The bombs went off in secret but soon after made front-page headlines, sparking more debate on just how long it would take for the Soviets to develop a bomb, and what would happen to an American city should it be struck by an atomic weapon. The Army Medical Corps stoked the fear by releasing information gleaned from research these nuke tests provided, warning people to stay calm if atomic bombs began raining down on American cities, because hysteria would only cause more loss of life. “There is no known method of protecting those in the immediate neighborhood of an atomic bomb when it explodes,” a Medical Corps spokesman told reporters, adding that “there is not much even a medical man can do” about radiation exposure.
Wallace saw these test shots as more US aggression toward the Soviet Union. They further fueled his campaign to stop what he saw as a march toward war.
On May 11, 1948, Wallace made his most controversial move yet: He released an open letter to Soviet leader Joseph Stalin. In it,
he called for “definite, decisive steps” to end the “international crisis” that was coming to a head in Berlin. Wallace supported the “outlawing of all methods of mass destruction.” He wrote that “peace is possible” and attacked critics who believed “the two nations cannot live at peace in the same world.”
Even Wallace was shocked when, on May 17, Stalin responded. Wallace’s ideas were in “need of improvement,” Stalin said in a statement published around the globe. But they provided “a serious step forward,” a “concrete program for the peaceful settlement of differences.” Over the radio from San Francisco, a teary-eyed Henry Wallace declared himself “overwhelmed” by Stalin’s statement. “I am humbled and grateful to be an instrument in this crisis,” he said. “If I have done anything to further the cause of peace in the world, I shall have felt my whole campaign a tremendous success.”

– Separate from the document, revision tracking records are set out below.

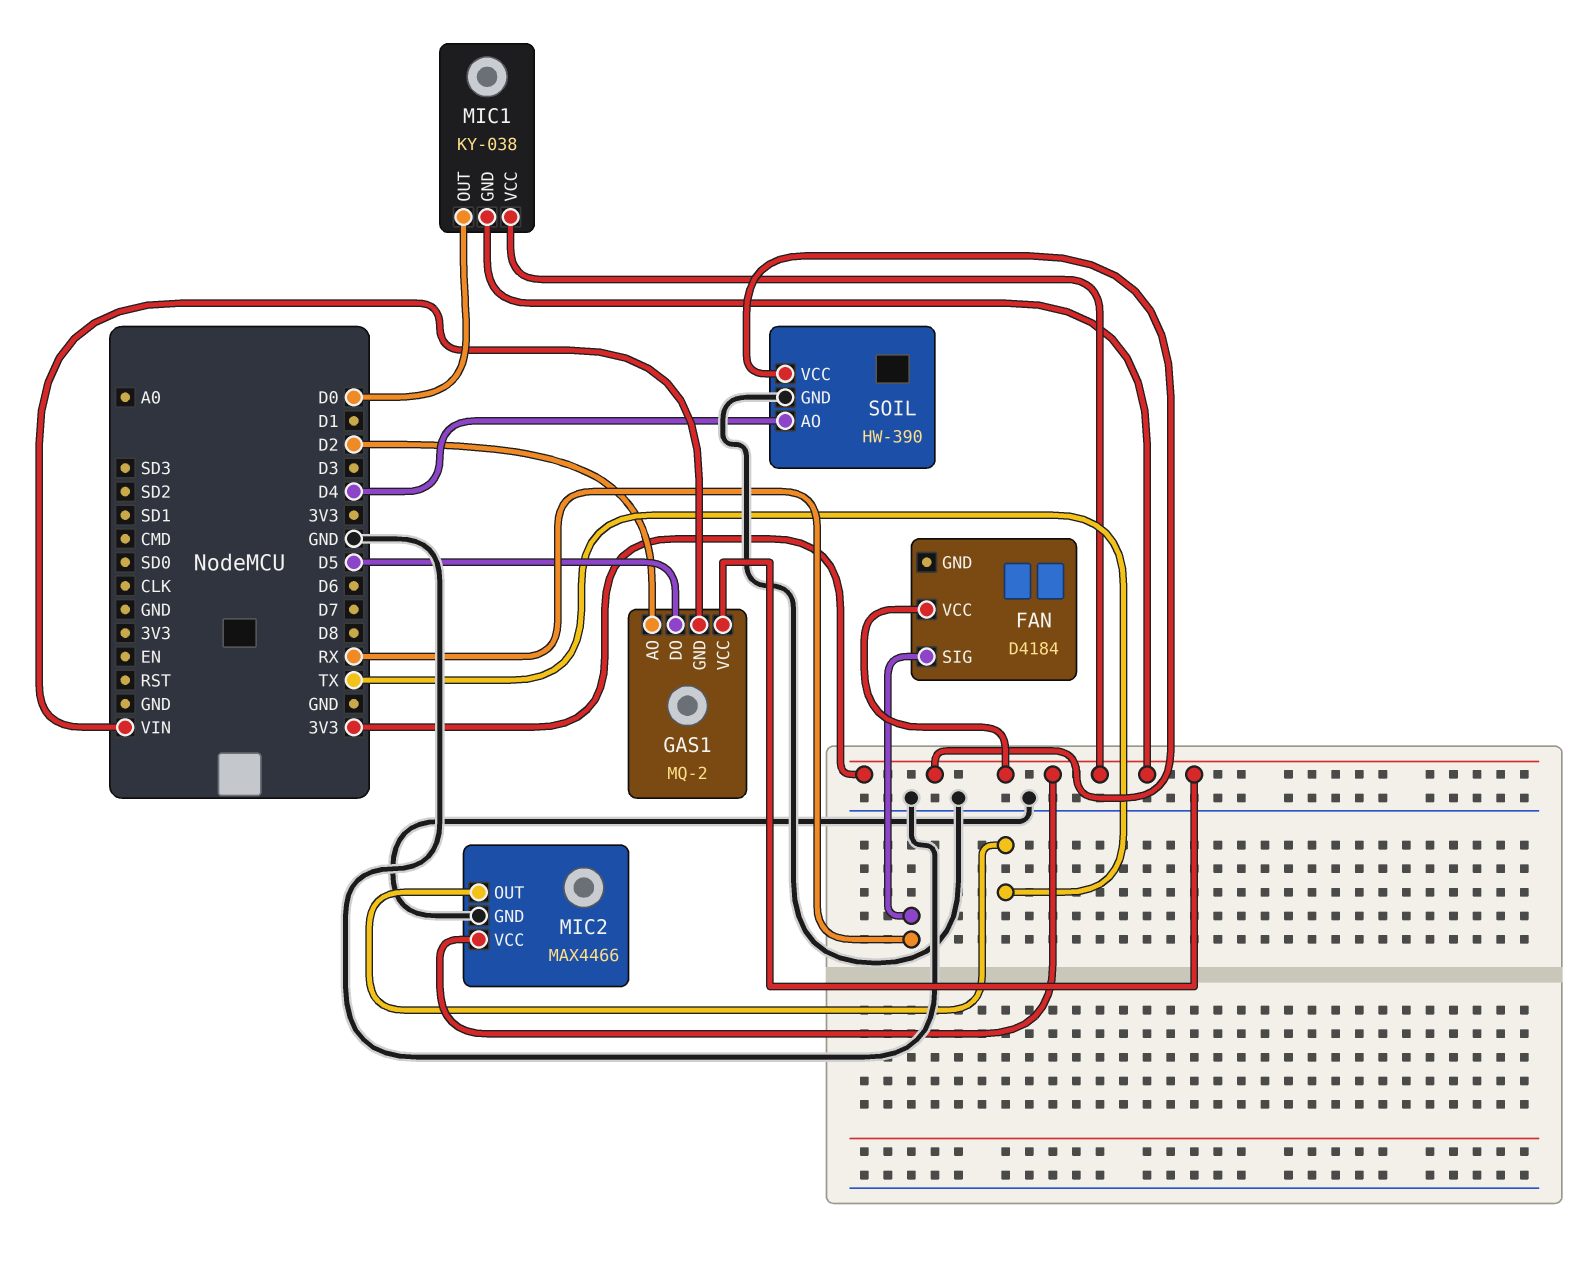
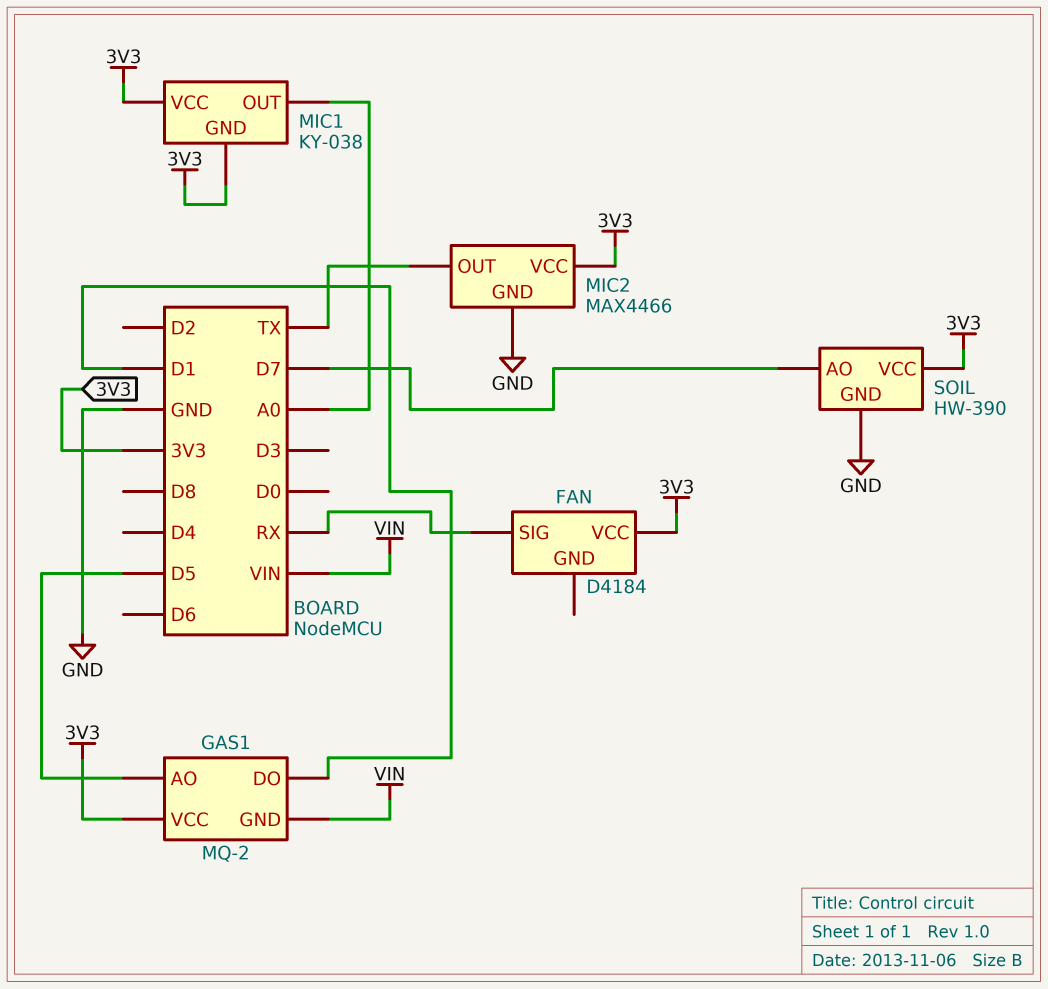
GAS1 pin AO: D2 -> D5
GAS1 pin DO: D5 -> D1
MIC1 pin OUT: D0 -> A0
SOIL pin AO: D4 -> D7

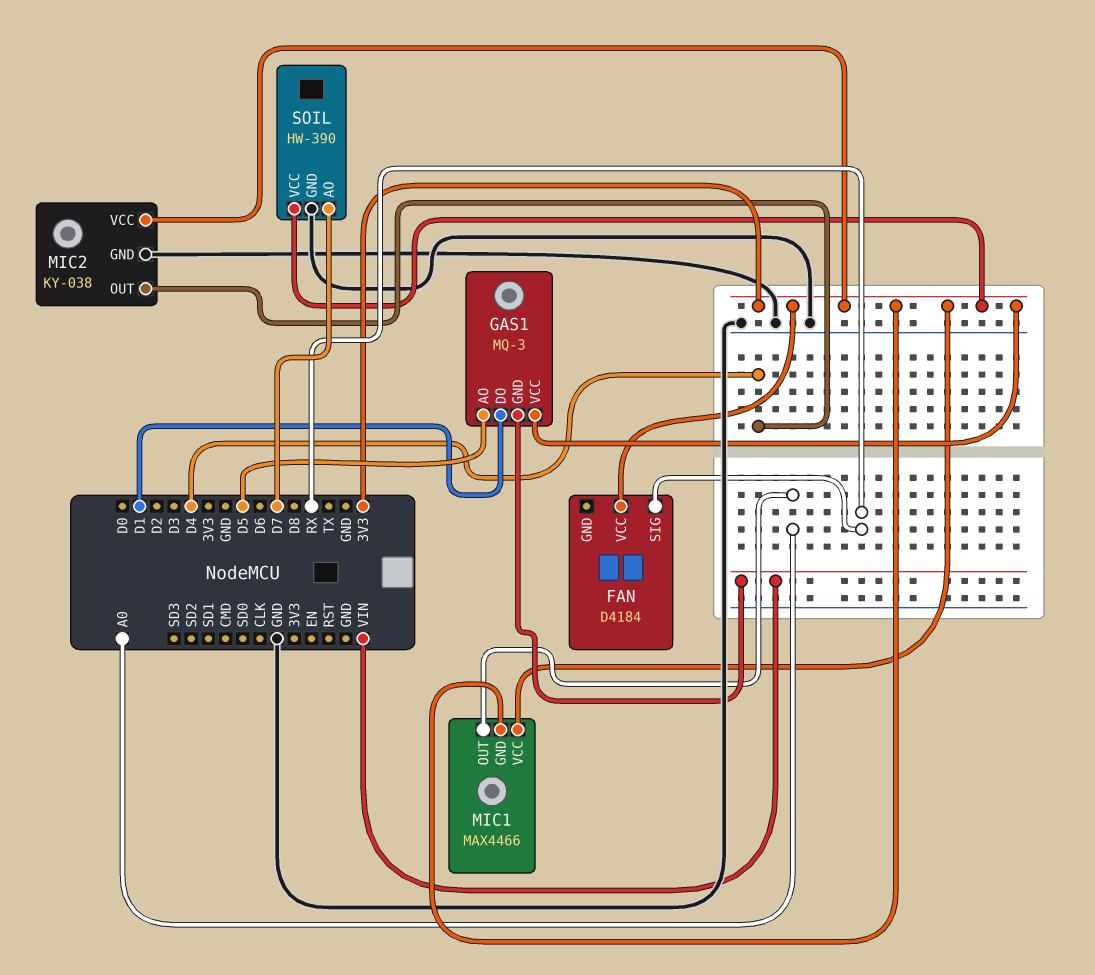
GAS1: MQ-2 -> MQ-3
MIC1: KY-038 -> MAX4466
MIC2: MAX4466 -> KY-038
MIC2 pin OUT: TX -> D4

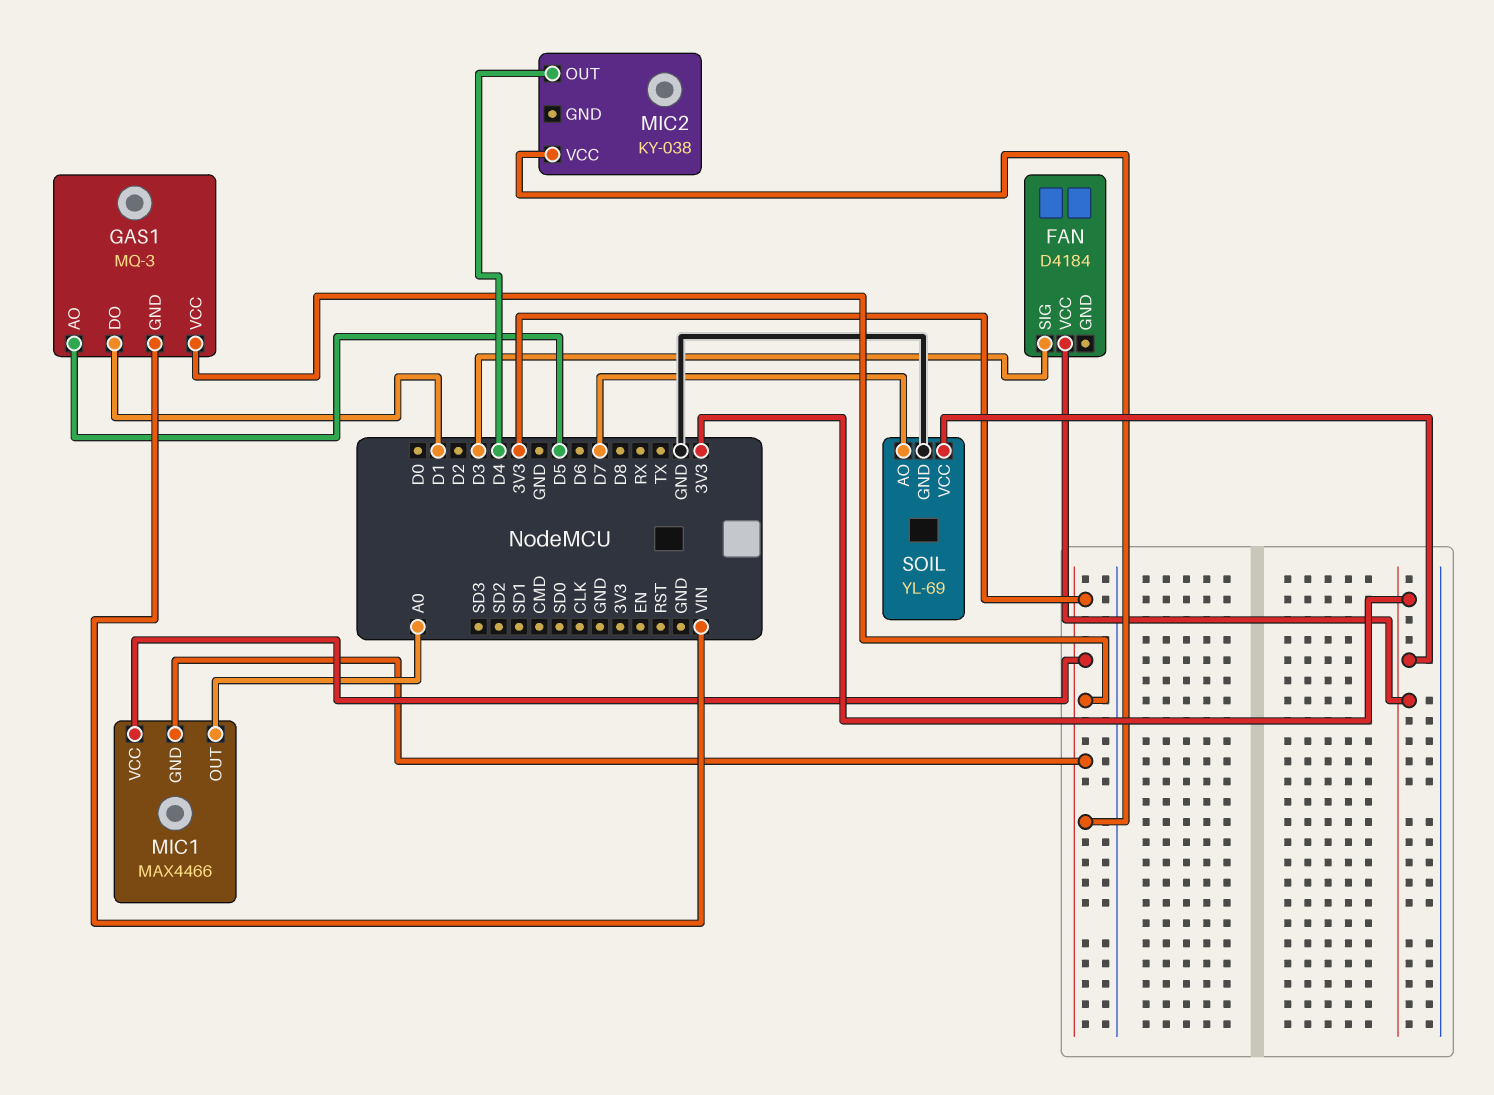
FAN pin SIG: RX -> D3
MIC2 pin GND: GND -> none
SOIL: HW-390 -> YL-69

On May 18, the day after Stalin’s response was made public, an FBI investigator informed bureau chief J. Edgar Hoover that Wallace’s letter to Stalin “may be a possible violation of the Lane Act . . . an old statute passed around 1795 which prohibits a citizen in the United States from communicating with a foreign country concerning a matter bearing on diplomatic relations.”* Hoover referred the matter to the attorney general that same day. Could Wallace have opened himself up to criminal prosecution?
No one was more suspicious and angry about Wallace’s open letter to Stalin than the president. “We aren’t dealing with Stalin through Wallace,” Truman snapped.